With its intense and emotional material, B309 is a tremendous display of trust between actor and director as Giacomo Gabrielli brings Vincent Frattini’s script to life with uncomfortable realism. Based on Frattini’s real-life experiences of dealing with homelessness and sexual assault as a college student, B309 explores the dehumanisation of those seemingly abandoned by society. Frattini’s character of Mark is assigned that number when visiting the homelessness advisory service, he ceases to be who he is and becomes another cog in a system that no longer works. Despite his issues, he is not seen as a high priority and from there becomes a victim of violent sexual assault with damaging psychological trauma resulting from these brutalisations.


The film is most powerful when there is no dialogue and Mark has to live in this reality of fear and desperation, isolated within himself with no refuge to be found. When characters do speak it can feel over explanatory with exposition or obvious emotional melodrama, just having Frattini’s intensely physical performance accompanied by the overbearing sound design makes B309’s haunting realities more gripping. It's the wordless storytelling combined with the gritty cinematography, long uninterrupted takes of Mark’s life capturing the inescapable truth of his circumstances. Just seeing Mark walk through the dark streets, Gabrielli is able to create this unnerving sense of dread as it feels the world could swallow him whole from the physical and psychological detachment the character suffers.

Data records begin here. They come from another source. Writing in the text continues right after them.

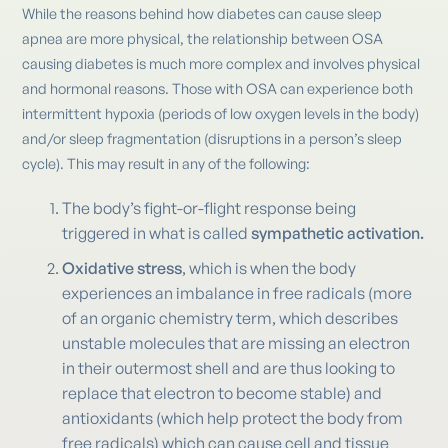
While the reasons behind how diabetes can cause sleep
apnea are more physical, the relationship between OSA
causing diabetes is much more complex and involves physical
and hormonal reasons. Those with OSA can experience both
intermittent hypoxia (periods of low oxygen levels in the body)
and/or sleep fragmentation (disruptions in a person’s sleep
cycle). This may result in any of the following:
The body’s fight-or-flight response being
triggered in what is called
sympathetic activation.
Oxidative stress
, which is when the body
experiences an imbalance in free radicals (more
of an organic chemistry term, which describes
unstable molecules that are missing an electron
in their outermost shell and are thus looking to
replace that electron to become stable) and
antioxidants (which help protect the body from
free radicals) which can cause cell and tissue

Frattini is the power behind the film, fearless in facing the horrors of his past and using his performance to highlight these vulnerabilities. While the dialogue in his script and the supporting performances leave something to be desired B309 is still striking in how it portrays life suddenly cascading into unrecognisable dread. That sense of security being ripped from you and being left to fend for yourself, leaving one emotionally fragile. Mark’s sudden displacement does not seem to be directly connected to his sexual assault, just another horrible event that contributes to the character’s dehumanization. As Gabrielli and Frattini make the sequence visceral and uncompromising, inspired by the filmmaking of Gaspar Noé. It’s a consensual encounter turned violent as the camera never cuts away from seeing Niels Justesen’s character become more aggressive and the audience is left with the brutal images of Mark bound, gagged and screaming while being raped and beaten.


An exposed and frightened character after losing his home seeks emotional intimacy and is betrayed and abused in the most callous of ways. Gabrielli has his editing revolve around this sequence with B309 making it the centrepiece, a before and after moment for the character and audience. Frattini combined with effective makeup feels like a different character in the final scenes, the kind spirit stamped out. While the film is based on Frattini’s own experiences it does feel that the film wants to focus on the more shocking elements than the aftermaths, leaving the character in a depressing limbo. Just when it feels like B309 is starting to get into an intense narrative rhythm, it frustratingly ends as it feels Mark’s story seems to have only completed its first act. Whether Gabrielli and Frattini intend for this film to be a proof of concept for a longer film or a deliberate indictment of the conditions facing homeless people in London, B309 feels incomplete in a way.


Still striking in uncompromising fashion both Gabrielli’s direction and Frattini’s performance makes this film a difficult if not necessary viewing that highlights and champions the importance of the disadvantaged needing support.